株式投資によって得られる配当金の利回りが高い銘柄は、高配当株と言われます。この記事では、高配当株を見分けるポイントや選ぶ際の注意点について解説します。

高配当株を選ぶ指標である配当性向とは?

株式投資で得られる利益には、株式の売却益、配当金、そして株主優待の3種類があります。売却益は株式を売却した時のみ得られますが、配当金は継続的に利益を得られる可能性があります。
この配当金の利回りが高いものを高配当株と言います。高配当株には、どのような傾向が見られるのでしょうか。

配当に着目して銘柄を選ぶ場合、指標の1つとして「配当性向」が挙げられます。配当性向とは、企業の純利益から配当金をどれくらい支払っているかを示した数値です。配当性向の算出方法はいくつかありますが、下記の計算式で求められます。

<配当性向の計算式>
配当性向(%)=配当金支払総額÷当期純利益×100

例えば、当期の純利益が2億円で、配当金の支払総額が6,000万円の企業であれば、配当性向は30%ということになります。同じく、当期純利益が2億円で、配当金の支払総額が2,000万円であれば、配当性向は10%です。配当金がなければ0%となります。

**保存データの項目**
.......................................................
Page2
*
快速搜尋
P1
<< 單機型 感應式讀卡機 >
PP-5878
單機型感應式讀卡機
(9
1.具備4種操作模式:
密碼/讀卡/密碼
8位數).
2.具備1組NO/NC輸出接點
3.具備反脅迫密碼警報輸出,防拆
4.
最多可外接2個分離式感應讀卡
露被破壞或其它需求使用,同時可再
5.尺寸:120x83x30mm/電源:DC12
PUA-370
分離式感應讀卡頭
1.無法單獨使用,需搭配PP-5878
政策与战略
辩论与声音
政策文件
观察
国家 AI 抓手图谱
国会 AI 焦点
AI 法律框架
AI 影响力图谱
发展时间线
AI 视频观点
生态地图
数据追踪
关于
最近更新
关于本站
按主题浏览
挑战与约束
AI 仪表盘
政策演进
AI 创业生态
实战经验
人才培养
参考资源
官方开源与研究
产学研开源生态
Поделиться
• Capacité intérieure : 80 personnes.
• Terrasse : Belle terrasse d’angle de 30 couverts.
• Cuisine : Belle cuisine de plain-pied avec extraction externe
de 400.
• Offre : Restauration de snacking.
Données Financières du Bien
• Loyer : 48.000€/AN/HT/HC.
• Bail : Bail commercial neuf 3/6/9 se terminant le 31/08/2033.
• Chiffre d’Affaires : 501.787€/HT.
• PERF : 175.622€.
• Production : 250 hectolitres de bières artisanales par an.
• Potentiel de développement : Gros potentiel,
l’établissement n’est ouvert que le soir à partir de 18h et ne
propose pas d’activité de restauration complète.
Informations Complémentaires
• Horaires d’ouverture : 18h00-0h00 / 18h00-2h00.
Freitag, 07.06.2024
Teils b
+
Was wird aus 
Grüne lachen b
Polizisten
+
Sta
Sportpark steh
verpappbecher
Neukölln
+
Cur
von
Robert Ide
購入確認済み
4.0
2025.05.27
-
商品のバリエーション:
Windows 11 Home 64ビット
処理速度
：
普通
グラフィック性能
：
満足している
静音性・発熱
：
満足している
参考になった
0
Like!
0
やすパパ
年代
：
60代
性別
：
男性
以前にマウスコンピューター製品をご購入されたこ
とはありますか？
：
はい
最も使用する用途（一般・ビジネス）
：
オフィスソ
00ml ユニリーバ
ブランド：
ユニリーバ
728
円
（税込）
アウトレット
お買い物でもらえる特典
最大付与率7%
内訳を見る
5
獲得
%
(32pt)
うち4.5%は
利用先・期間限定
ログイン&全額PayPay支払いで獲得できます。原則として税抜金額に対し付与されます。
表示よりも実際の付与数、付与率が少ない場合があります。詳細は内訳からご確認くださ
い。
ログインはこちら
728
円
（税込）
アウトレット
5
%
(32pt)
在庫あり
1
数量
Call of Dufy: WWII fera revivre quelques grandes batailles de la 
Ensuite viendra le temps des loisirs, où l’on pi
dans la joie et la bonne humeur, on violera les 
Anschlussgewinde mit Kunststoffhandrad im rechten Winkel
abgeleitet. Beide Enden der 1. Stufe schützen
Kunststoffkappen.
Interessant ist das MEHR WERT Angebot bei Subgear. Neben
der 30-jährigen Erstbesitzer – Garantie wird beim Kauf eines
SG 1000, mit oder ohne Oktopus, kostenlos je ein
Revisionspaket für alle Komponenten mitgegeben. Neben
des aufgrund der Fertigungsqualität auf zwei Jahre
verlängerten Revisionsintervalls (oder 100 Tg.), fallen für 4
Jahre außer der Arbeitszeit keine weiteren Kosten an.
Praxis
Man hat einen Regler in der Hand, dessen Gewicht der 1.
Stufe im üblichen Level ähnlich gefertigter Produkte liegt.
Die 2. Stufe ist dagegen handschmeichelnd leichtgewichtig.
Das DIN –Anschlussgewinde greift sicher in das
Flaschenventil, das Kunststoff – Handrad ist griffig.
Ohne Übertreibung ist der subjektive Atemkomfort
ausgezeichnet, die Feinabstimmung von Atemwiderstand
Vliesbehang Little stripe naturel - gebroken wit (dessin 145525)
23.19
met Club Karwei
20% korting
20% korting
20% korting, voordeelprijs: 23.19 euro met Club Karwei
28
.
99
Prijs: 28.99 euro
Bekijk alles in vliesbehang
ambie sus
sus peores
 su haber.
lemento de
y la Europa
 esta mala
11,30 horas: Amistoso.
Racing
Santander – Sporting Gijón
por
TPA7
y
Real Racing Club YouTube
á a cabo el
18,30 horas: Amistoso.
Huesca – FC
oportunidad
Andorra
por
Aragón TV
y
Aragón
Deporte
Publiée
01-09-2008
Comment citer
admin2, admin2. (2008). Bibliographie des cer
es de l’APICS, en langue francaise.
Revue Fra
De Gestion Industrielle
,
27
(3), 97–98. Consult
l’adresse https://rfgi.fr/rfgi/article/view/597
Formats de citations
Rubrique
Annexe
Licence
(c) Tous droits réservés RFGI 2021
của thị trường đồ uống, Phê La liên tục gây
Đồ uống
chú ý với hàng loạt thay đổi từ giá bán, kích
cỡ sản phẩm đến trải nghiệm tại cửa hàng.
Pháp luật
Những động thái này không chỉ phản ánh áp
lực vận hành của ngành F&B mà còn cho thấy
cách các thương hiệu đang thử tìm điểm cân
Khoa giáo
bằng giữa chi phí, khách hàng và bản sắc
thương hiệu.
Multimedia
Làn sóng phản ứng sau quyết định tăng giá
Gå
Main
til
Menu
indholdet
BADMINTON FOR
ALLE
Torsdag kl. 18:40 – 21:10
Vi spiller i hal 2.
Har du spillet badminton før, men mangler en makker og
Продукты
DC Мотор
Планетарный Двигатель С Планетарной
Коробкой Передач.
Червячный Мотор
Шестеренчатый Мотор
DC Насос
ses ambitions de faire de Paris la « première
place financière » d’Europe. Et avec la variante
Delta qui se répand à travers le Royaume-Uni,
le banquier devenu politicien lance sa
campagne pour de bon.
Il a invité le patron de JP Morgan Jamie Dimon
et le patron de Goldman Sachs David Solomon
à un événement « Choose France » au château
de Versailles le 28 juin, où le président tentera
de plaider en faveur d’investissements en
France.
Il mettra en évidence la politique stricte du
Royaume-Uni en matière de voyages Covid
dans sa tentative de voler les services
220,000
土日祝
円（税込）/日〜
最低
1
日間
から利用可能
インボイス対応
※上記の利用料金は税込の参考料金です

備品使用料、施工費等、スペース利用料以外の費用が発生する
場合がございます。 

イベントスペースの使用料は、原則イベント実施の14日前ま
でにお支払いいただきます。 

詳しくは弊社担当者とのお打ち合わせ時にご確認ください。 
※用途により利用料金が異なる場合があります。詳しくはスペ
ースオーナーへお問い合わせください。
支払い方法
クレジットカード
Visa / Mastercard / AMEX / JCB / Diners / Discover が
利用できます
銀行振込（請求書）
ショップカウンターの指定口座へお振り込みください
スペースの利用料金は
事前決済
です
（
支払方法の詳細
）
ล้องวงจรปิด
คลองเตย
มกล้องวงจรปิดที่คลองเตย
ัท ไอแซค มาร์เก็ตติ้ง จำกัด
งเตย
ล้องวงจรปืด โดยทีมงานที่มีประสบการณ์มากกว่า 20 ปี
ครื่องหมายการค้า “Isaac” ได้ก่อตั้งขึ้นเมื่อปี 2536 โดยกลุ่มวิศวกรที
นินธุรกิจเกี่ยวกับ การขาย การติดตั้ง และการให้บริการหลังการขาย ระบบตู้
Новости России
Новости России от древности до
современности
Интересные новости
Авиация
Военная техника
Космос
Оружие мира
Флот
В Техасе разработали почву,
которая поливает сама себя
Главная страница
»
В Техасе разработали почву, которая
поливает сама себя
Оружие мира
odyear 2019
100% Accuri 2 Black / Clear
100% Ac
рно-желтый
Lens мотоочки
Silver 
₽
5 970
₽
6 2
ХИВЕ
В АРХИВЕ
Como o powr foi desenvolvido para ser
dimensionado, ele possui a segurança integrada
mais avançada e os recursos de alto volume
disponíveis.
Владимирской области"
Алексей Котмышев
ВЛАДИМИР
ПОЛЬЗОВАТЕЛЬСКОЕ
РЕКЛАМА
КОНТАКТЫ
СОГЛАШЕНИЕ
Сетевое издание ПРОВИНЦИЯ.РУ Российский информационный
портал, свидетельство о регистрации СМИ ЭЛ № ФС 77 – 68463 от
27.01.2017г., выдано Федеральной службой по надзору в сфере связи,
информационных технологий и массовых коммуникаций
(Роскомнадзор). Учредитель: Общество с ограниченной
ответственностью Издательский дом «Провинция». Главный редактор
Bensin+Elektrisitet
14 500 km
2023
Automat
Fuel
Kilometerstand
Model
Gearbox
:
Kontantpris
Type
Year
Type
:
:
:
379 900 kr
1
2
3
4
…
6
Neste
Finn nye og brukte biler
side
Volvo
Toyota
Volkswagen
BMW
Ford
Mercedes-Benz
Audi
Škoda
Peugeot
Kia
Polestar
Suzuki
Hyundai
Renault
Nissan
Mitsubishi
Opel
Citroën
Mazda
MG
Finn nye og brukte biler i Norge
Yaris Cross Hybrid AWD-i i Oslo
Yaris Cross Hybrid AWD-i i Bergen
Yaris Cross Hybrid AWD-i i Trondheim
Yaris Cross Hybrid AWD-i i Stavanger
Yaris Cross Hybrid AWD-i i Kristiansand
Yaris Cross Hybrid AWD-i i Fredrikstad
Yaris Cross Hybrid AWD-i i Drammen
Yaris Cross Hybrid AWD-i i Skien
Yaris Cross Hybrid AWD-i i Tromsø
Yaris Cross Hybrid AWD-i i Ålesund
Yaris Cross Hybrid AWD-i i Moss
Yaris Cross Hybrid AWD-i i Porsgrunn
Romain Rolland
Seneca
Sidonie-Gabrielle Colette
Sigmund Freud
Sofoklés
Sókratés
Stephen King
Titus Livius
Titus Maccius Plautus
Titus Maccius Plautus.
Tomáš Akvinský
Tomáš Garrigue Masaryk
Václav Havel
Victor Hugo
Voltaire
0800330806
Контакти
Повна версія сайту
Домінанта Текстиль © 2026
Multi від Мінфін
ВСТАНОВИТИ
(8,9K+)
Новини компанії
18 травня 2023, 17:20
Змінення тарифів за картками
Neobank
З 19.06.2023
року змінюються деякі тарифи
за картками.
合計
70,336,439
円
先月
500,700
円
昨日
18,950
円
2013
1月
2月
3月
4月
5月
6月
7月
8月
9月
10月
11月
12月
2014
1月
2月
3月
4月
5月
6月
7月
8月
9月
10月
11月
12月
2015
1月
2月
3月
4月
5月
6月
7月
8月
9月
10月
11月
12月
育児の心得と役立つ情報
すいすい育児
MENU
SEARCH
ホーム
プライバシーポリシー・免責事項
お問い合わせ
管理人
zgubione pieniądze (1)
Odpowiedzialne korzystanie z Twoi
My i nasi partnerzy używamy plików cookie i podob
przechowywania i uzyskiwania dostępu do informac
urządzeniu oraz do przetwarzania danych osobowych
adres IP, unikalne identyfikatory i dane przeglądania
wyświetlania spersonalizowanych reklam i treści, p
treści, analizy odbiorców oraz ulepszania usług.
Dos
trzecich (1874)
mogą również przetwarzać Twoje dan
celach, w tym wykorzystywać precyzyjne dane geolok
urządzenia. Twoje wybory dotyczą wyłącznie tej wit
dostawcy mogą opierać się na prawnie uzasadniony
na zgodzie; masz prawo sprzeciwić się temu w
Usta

**取り組む課題**
1. 保存データの項目の行のうち、先頭の行から「Was wird aus」を含む行までを、1行を1つの文字列とするJSON形式のリストに整理せよ。空行は含めないこと。
2. 高配当株と配当性向を扱った本文を、最後の文の後から書き進めよ。

**課題別の解答**
1.
[
  ".......................................................",
  "Page2",
  "*",
  "快速搜尋",
  "P1",
  "<< 單機型 感應式讀卡機 >",
  "PP-5878",
  "單機型感應式讀卡機",
  "(9",
  "1.具備4種操作模式:",
  "密碼/讀卡/密碼",
  "8位數).",
  "2.具備1組NO/NC輸出接點",
  "3.具備反脅迫密碼警報輸出,防拆",
  "4.",
  "最多可外接2個分離式感應讀卡",
  "露被破壞或其它需求使用,同時可再",
  "5.尺寸:120x83x30mm/電源:DC12",
  "PUA-370",
  "分離式感應讀卡頭",
  "1.無法單獨使用,需搭配PP-5878",
  "政策与战略",
  "辩论与声音",
  "政策文件",
  "观察",
  "国家 AI 抓手图谱",
  "国会 AI 焦点",
  "AI 法律框架",
  "AI 影响力图谱",
  "发展时间线",
  "AI 视频观点",
  "生态地图",
  "数据追踪",
  "关于",
  "最近更新",
  "关于本站",
  "按主题浏览",
  "挑战与约束",
  "AI 仪表盘",
  "政策演进",
  "AI 创业生态",
  "实战经验",
  "人才培养",
  "参考资源",
  "官方开源与研究",
  "产学研开源生态",
  "Поделиться",
  "• Capacité intérieure : 80 personnes.",
  "• Terrasse : Belle terrasse d’angle de 30 couverts.",
  "• Cuisine : Belle cuisine de plain-pied avec extraction externe",
  "de 400.",
  "• Offre : Restauration de snacking.",
  "Données Financières du Bien",
  "• Loyer : 48.000€/AN/HT/HC.",
  "• Bail : Bail commercial neuf 3/6/9 se terminant le 31/08/2033.",
  "• Chiffre d’Affaires : 501.787€/HT.",
  "• PERF : 175.622€.",
  "• Production : 250 hectolitres de bières artisanales par an.",
  "• Potentiel de développement : Gros potentiel,",
  "l’établissement n’est ouvert que le soir à partir de 18h et ne",
  "propose pas d’activité de restauration complète.",
  "Informations Complémentaires",
  "• Horaires d’ouverture : 18h00-0h00 / 18h00-2h00.",
  "Freitag, 07.06.2024",
  "Teils b",
  "+",
  "Was wird aus "
]

2.
配当性向の適正な目安は30%前後とされているため、それ以上であれば高配当株だと言えるでしょう。

ただし、配当性向が高いということは、内部留保が少なくなるということでもあります。そのため、高配当の株を狙おうとして、配当性向ばかりに目を奪われてしまわないよう注意が必要です。

例えば、当期純利益が2億円で配当金の支払総額が6,000万円であれば配当性向は30%ですが、翌年、純利益が1億円に下がっても、前年同様に配当金を6,000万円とすると配当性向は60%になります。しかし、これは純利益の減少によって相対的に配当性向が上昇しており、健全とは言いにくい状況です。

企業の状況によっては配当性向を低くし、将来の投資のために内部留保を多くすることが、結果的に株価を上げることになり、株主としては大きなキャピタルゲインにつながるかもしれません。

高配当株を選ぶポイント

高配当株を選ぶにあたって、チェックしておきたいポイントがあります。そのポイントについて、ご紹介しましょう。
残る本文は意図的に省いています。